O desafio era enorme, mas era preciso avançar, rápido mas bem, e era aminha área preferida, sempre adorei hidráulica, fascinava-me o desafio.
Parto para o terreno com o topografo o Senhor Pinto e com o trabalho de campo e de Gabinete em pouco mais de um mês, o projecto estava em Évora para aprovação no NSBE.
A informação do NSBE era um “tratado”ainda hoje guardo aquele documento com especial carinho e orgulho, aprovava o projecto e reconhecia “Excelência” na sua qualidade. O Eng. Valdez reconhecido por este trabalho promove-me a Eng.º Especialista Principal.
Mas nem tudo são rosas, o sentir da calçada fria nos pés e o frio intenso deixaram marcas, marcas profundas, que ainda continuam por cá, mas a luta mais uma vez a luta e a força de vontade levaram a que tudo fosse ultrapassado. Foi uma das fases mais difíceis da minha vida que só com a ajuda da Rosa Maria e dos amigos em Estremoz foi possível ultrapassar, mas mais uma vez tinha conseguido.
Entretanto na altura tinha concorrido para quado da ONU e enviei a minha candidatura para Genebra e tempois depois recebi umja carta para mim apresentar em Genebra para ir para o Burkina Faso, não fui porque estava doente, muito doente o frio tinha deixado as suas marcas. Hoje questiono-me o que teria sido a minha vida se tivesse optado por ser quadro da ONU, mas não gosto de pensar nisso.
Estabilizado e reconhecido o meu trabalho pelo Eng.º Manuel Dias Coordenador Geral dos GAT’s, fui depois para Manteigas, Seia e Lousã sempre com o trabalho de “sapa” de entrar nas Câmaras Municipais o que era difícil, muito difícil.

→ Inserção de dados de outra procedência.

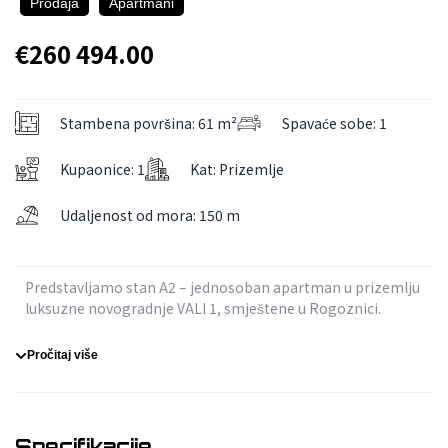
Prodaja
Apartmani
€260 494.00
Stambena površina: 61 m²
Spavaće sobe: 1
Kupaonice: 1
Kat: Prizemlje
Udaljenost od mora: 150 m
Predstavljamo stan A2 – jednosoban apartman u prizemlju
luksuzne novogradnje VALI 1, smještene u Rogoznici.
Ovaj stan odlikuje se modernim tlocrtom, prostranim
vanjskim prostorom i vrhunskom izvedbom u svakom
Pročitaj više
detalju.
Nalazi se svega 200 metara od mora, u mirnom dijelu
Rogoznice, a prodaju vodi LEX TERRA d.o.o. – ovlašteni
zastupnik projekta VALI.
Specifikacije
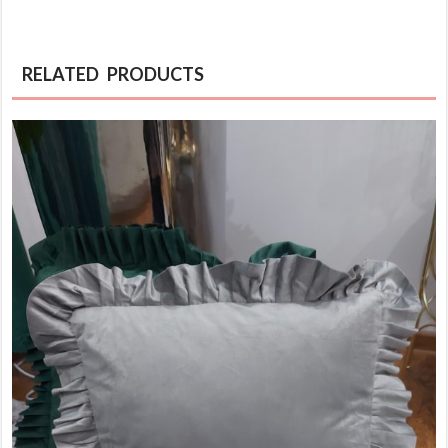
RELATED PRODUCTS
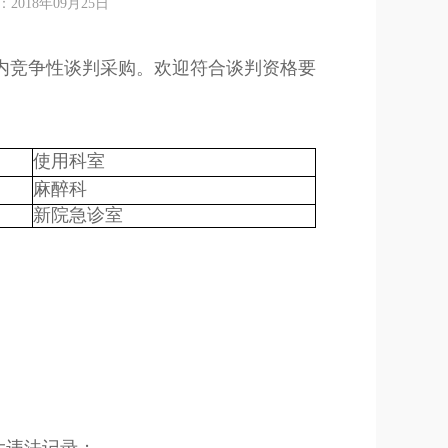
18年09月25日
内竞争性谈判采购。欢迎符合谈判资格要
使用科室
麻醉科
新院急诊室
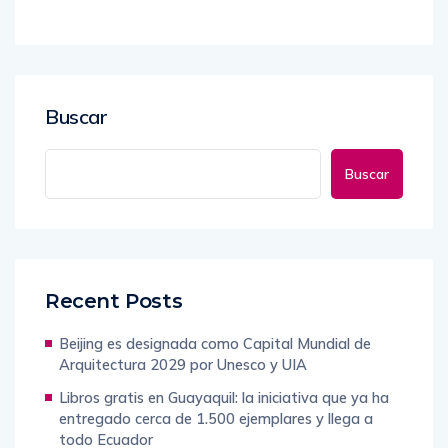
Buscar
Buscar
Recent Posts
Beijing es designada como Capital Mundial de
Arquitectura 2029 por Unesco y UIA
Libros gratis en Guayaquil: la iniciativa que ya ha
entregado cerca de 1.500 ejemplares y llega a
todo Ecuador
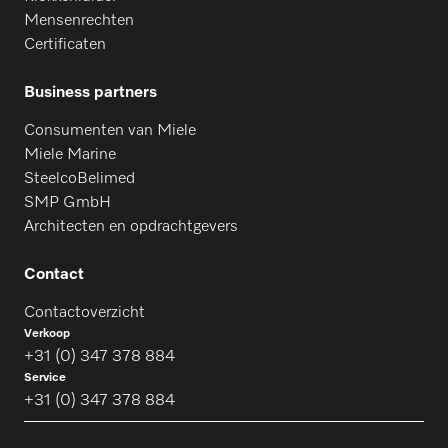
Mensenrechten
Certificaten
Business partners
Consumenten van Miele
Miele Marine
SteelcoBelimed
SMP GmbH
Architecten en opdrachtgevers
Contact
Contactoverzicht
Verkoop
+31 (0) 347 378 884
Service
+31 (0) 347 378 884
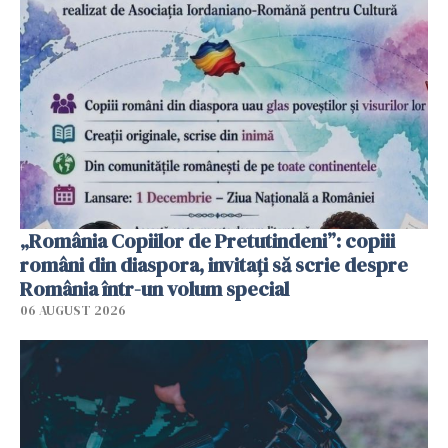
„România Copiilor de Pretutindeni”: copiii
români din diaspora, invitați să scrie despre
România într-un volum special
06 AUGUST 2026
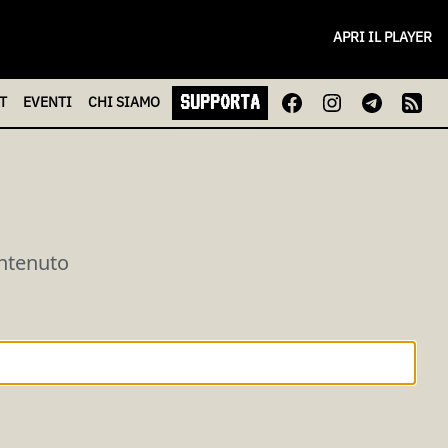
APRI IL PLAYER
SUPPORTA
T
EVENTI
CHI
SIAMO
ontenuto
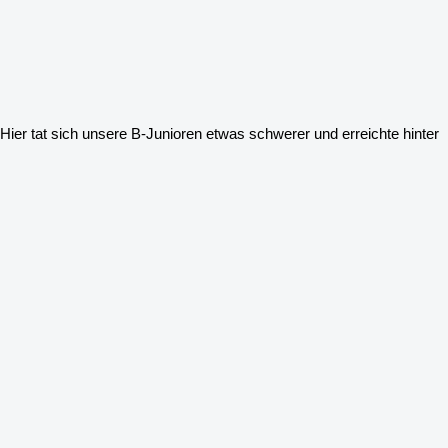
ier tat sich unsere B-Junioren etwas schwerer und erreichte hinter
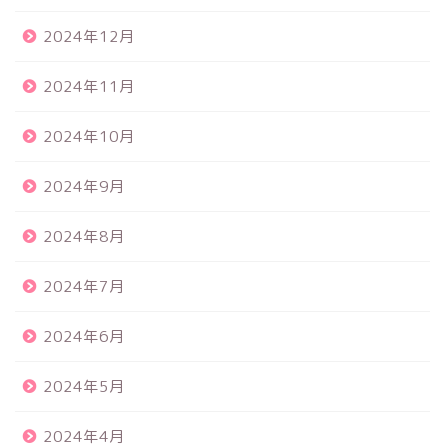
2024年12月
2024年11月
2024年10月
2024年9月
2024年8月
2024年7月
2024年6月
2024年5月
2024年4月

Hoje reconheço que passei as “passas do diabo”, que o frio e às vezes a fome me fizeram ver as coisas de modo diferente, mas também sei que só com a ajuda da família foi possível ultrapassar situações de quase desepero, nomeadamente quando cá cheguei em que muitas vezes “comia com os olhos” o que via nas montras dos restaurantes, mas isso fez de mim uma pessoa mais solidária e sensível.
Os meus amigos foram e serão sempre muito importantes na minha vida e um tipo sem amigos não é nada é um “sózinho”. “Sózinho” nem sequer é uma palavra bonita, atraente é um “só pequenino”.
Eu costumo dizer aos “putos” meus amigos que a amizade é um pilar da vida e que neste mundo dos “isolados” de quatro paredes em altura é importante nós termos mais alguém para além da família.
Eu já passei por muito, por fome, por muito frio, por emboscadas com o limiar da morte, por aventura no limiar da sede, por doença no limiar da cegueira, mas luto, luto sempre porque acredito na família e nos amigos. Todos os dias quando acordo o meu primeiro acto é ver se vejo a luz do sol a entrar na persiana, é ver se vejo o reflexo da luz do relógio do rádio é ver se vejo sem reflexos ou relâmpagos é sobretudo ver, até quando não sei, mas ver e viver é o mais importante.
Fiquem bem.
Inté.
A Rosa Maria, ao Nuno, ao Rui e a minha mãe Maria do Céu, que são os meus pilares, amo-vos bués.